[Problem to work on] If an entry holds a picture, leave the picture out and copy the rest exactly.

[Material for this exercise]
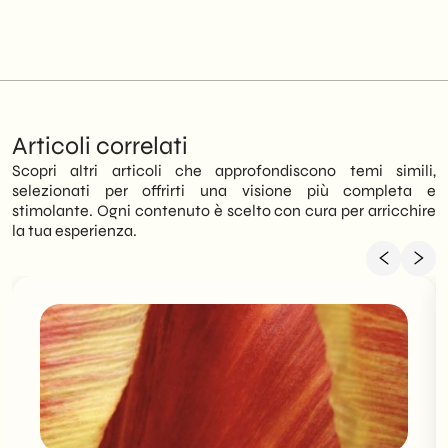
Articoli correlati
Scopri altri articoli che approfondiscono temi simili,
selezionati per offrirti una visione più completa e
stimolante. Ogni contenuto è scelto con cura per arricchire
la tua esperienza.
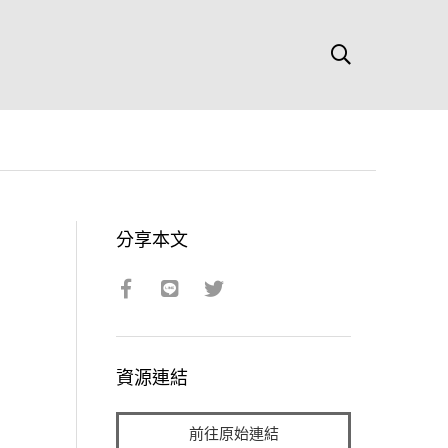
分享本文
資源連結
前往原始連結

[Your solution]
Articoli correlati
Scopri altri articoli che approfondiscono temi simili,
selezionati per offrirti una visione più completa e
stimolante. Ogni contenuto è scelto con cura per arricchire
la tua esperienza.
分享本文
資源連結
前往原始連結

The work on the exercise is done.